By Ding Gang    Source: Global Times    Published: 2016-5-19


Globalization doesn`t always produce positive effects. Although China used to be among countries that have benefited most from globalization, in future it may have to bear increasing negative impacts that globalization will bring.

Ren Zhengfei, founder and president of Huawei, one of China`s biggest telecommunications companies, recently said in an interview with the Xinhua News Agency that his company doesn`t purchase components from Dongguan, Guangdong Province any more. Instead, it has turned to the dollar-based Southeast Asian supply markets.

Three years ago when I worked in Southeast Asia, many Chinese and foreign enterprises transferred their textile and shoemaking factories to countries such as Cambodia and Vietnam. But they still placed a large amount of their purchasing orders for production segments and equipment in China.

It is astonishing that after just three years, Southeast Asian countries have become a major supplier for such leading IT companies as Huawei.

According to The Economist, Japan`s exports of metal processing machinery to China reached a peak in 2012 and then declined drastically afterward. In contrast, a sharp increase was seen in its exports to Vietnam during 2014-15. Currently, 66.1 percent of Vietnam`s imported metal processing machines come from Japan.  

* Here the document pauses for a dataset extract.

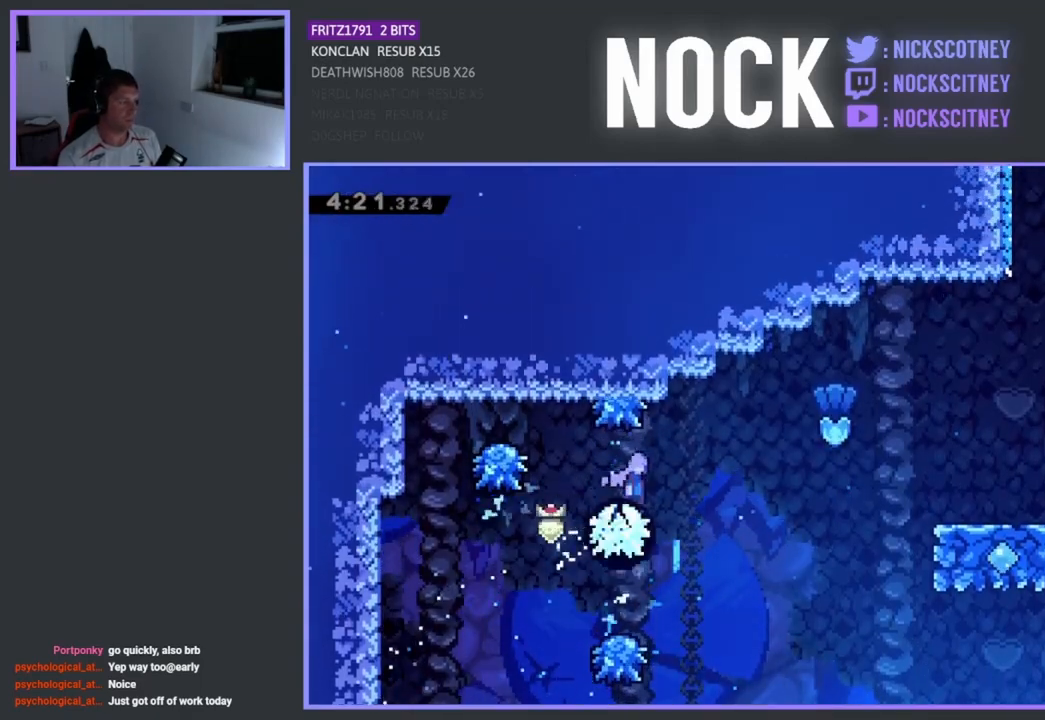
{"buttons": ["CIRCLE", "R2", "DPAD_RIGHT"], "left_stick": "center", "events": [[300, "CROSS", "up"], [433, "CIRCLE", "down"]]}
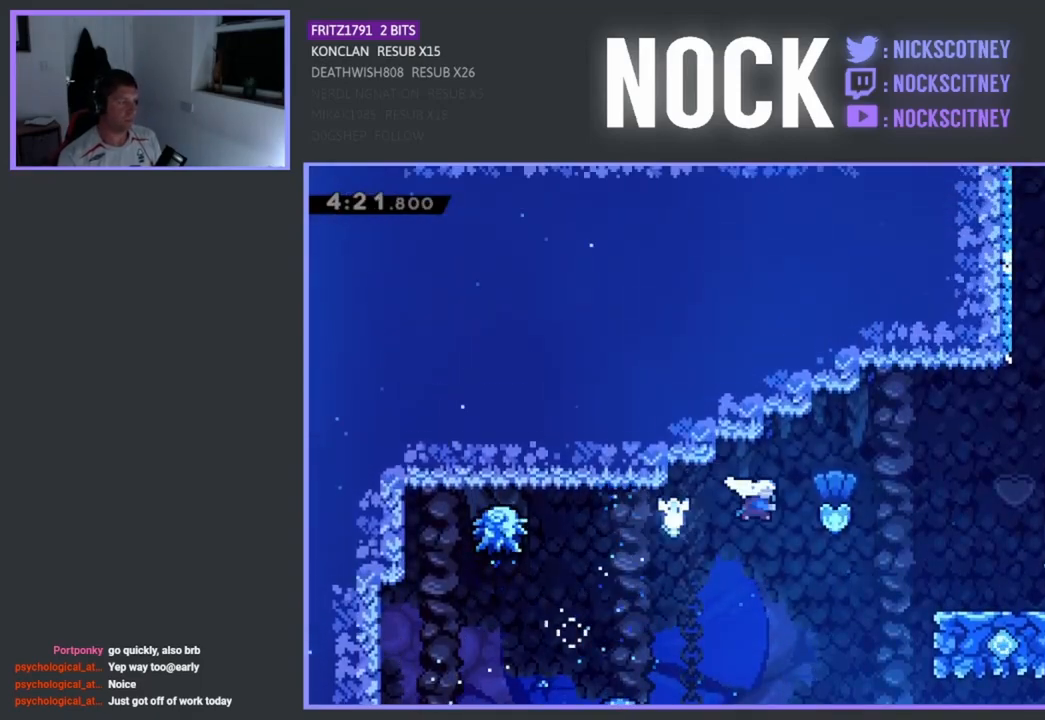
{"buttons": ["R2", "DPAD_RIGHT"], "left_stick": "center", "events": [[500, "CIRCLE", "up"]]}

China has technically caught up with Japan in manufacturing basic machine tools, such as textile equipment. But it still lags behind Japan in producing numerical control machines. Apparently Vietnam imports such machines from Japan to become more capable of processing more precise parts for high-tech products such as smart phones.

It is in electronic products that South Korea has invested recently in Vietnam and became the biggest investor in the latter in 2015. Investments from South Korea accounted for about 30 percent of the total foreign investment in Vietnam. More eye-catchingly, companies like Samsung have moved many of their manufacturing bases from China to Vietnam.

Among all Southeast Asian countries, Vietnam, with a young population, lower salaries, and a hard-working tradition, has the best foundation to develop and upgrade its manufacturing industry. Another advantage is that Vietnam has joined the Trans-Pacific Partnership (TPP) and hence will improve its investment environment to meet TPP criteria. It also has the TPP preferential treatment that allows Vietnam to export to other TPP members including the US and Japan and therefore become a part of the mid- and high-end products production chain of these countries.  

Soaring labor prices in China, coupled with bettering investment environment and workforce quality in Southeast Asian countries, have driven foreign enterprises to move their factories out of China. The transfer has created greater unemployment in China.

The Chinese industrial sector is characterized by mid- and low-end and labor-intensive manufacturing. Take Foxconn, which has nearly 100,000 workers at its plant in Chengdu, southwest China`s Sichuan Province. Should the manufacturing transfer continue, a large number of workers will lose their jobs, worsening the unemployment problem already caused by the plan to reduce production capacity in traditional fields such as steel and coal. It won`t be an easy thing for China to achieve re-employment of those laid-off. The manufacturing transfer will increase the cost of maintaining social stability.

Capital transfer means the restructuring of the production chain. It`s likely to shake up China`s position in the global manufacturing chain and even alter the trade pattern between China and the Southeast Asian countries. This won`t be reversed simply by heavy investment in overseas infrastructure. China has to take this seriously when advancing the "Belt and Road" initiative.

The author is a senior fellow with the Chongyang Institute for Financial Studies at Renmin University of China.